Behavioural experts around the world are of the opinion that the first contact will be the single most defining moment in history since the adam dude ate the apple. The first human contact with an alien civilisation, if any, will have a profound and irreparable impact on the human society. For the first time since the homo erectus developed the first wisps of anything that remotely resembled cogitative ability, humanity will be face to face with a species much superior to itself; and an overwhelming fraction of humanity has to come to terms with the non existence of god. Without the comforting stability of a solid pillar of strength to lean back upon, civilisation would crumble, suicide rates will increase exponentially, law and order will become obsolete.
The first contact turned out to be one huge anti-climax. Its not everyday that you wake up to see a three-legged creature drooling in your garden, and mistake it for a velociraptor playing a guitar.
\Ag`noi*ol"o*gy\ ([a^]g`noi*[o^]l"[-o]*j[y^]), n. [Gr. 'a`gnoia ignorance + -logy.] (Metaph.)
The doctrine concerning those things of which we are necessarily ignorant.
For quite sometime, being an agniologist was the coolest thing in the planet of zygota, That was before transchizer was invented.
What follows is the tragic story of how a passionate quest for ignorance and single-minded devotion to nescience overcame all hurdles and brought about the death of a civilisation. Well... almost!
For a long time, Zygota was as close as anything can get to Utopia. Zygota was the fourth planet in the planetary system of Amoeba, and Utopia was the third, and it would have remained that way, had it not been for the fourth great war.
Those were the days , the senile zygotes would say... the days of plenty; the days when the land was yellow and the seas were a lush shade of salmon; the days when zygotes were basking in the glory of their marvellous civilisation... There were agrologists, xenozoologists, pedologists, histologists, physicists, architects, engineers and researchers who played their part in shaping this marvellous culture, the best in the galaxy. Science was god and research was the path to salvation. The ever-increasing knowledge base prompted scientists to look out for newer unknown areas. Thus was born the science of Agnoiology.
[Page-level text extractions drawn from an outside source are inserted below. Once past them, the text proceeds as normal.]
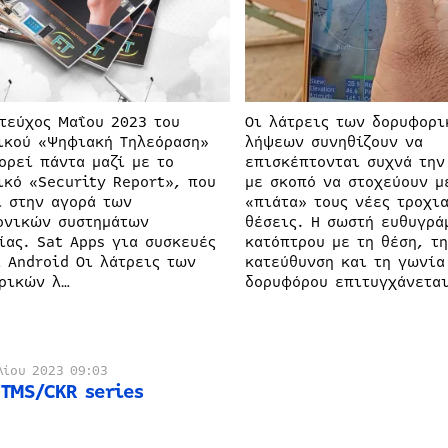
 τεύχος Μαΐου 2023 του
Οι λάτρεις των δορυφορ
ικού «Ψηφιακή Τηλεόραση»
λήψεων συνηθίζουν να
ορεί πάντα μαζί με το
επισκέπτονται συχνά την
ικό «Security Report», που
με σκοπό να στοχεύουν μ
ι στην αγορά των
«πιάτα» τους νέες τροχι
ονικών συστημάτων
θέσεις. Η σωστή ευθυγρά
ίας. Sat Apps για συσκευές
κατόπτρου με τη θέση, τ
ι Android Οι λάτρεις των
κατεύθυνση και τη γωνία
ρικών λ…
δορυφόρου επιτυγχάνετα
λίου 2023 09:03
 TMS/CKR series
Being an agnoiologist was cool... You are ignorant of what the dark side of the second moon of lucifer looks like... Off you go to see... and the moment you see it, you are no longer ignorant... your job is done... then, off you go to become non-ignorant of the effect of mendelian belly dancers on a inebritated tripod. This new science was a rage... All of a sudden, everyone wanted to be an agnoiologist.
Being ignorant was cool... Ignorant fools travelled, and how... they flew business class to everywhere in the Ameoba system, and to almost all places in the cluster.... agnoiologists went to all the exotic places and had sex with all exotic alien species as a part of their "disignorance drive". Being ignorant paid. Being ignorant amused.Hence, being ignorant flourished. Parents wanted their children to be ignorant, in the best interest of the children. School became the place where jerks slog out to become nobody. Good children stayed at home, and stared at the walls. Nobody wanted to know anything in the fear that the knowledge would weigh against thier qualification to be an agnoiologist. Soon, zygota became a place where imbeciles crawled all over the place in the hope of becoming adept at being an imbecile.
And, the transchizer spoilt it all... In one smooth move, it destroyed the dreams of millions...
Transchizer was the product of one of those jerks who did not want to be an agnoiologist. Upon tuning transchizer to the cumulative frequecny of a person's congnitive waves and focussing it on any place, the person becomes schizophrenic, splits into two, and one part is transported to the focussed location. Some other jerk had the bright idea that could bring about a radical shift in agnoiology. Instead of sending a person to every place, the person can just be schized. Bang went all the romance out of agnoiology.
It was one such schizophrenic that Vishy mistook for a velociraptor with a guitar when he woke up on a chilly wednesday morning.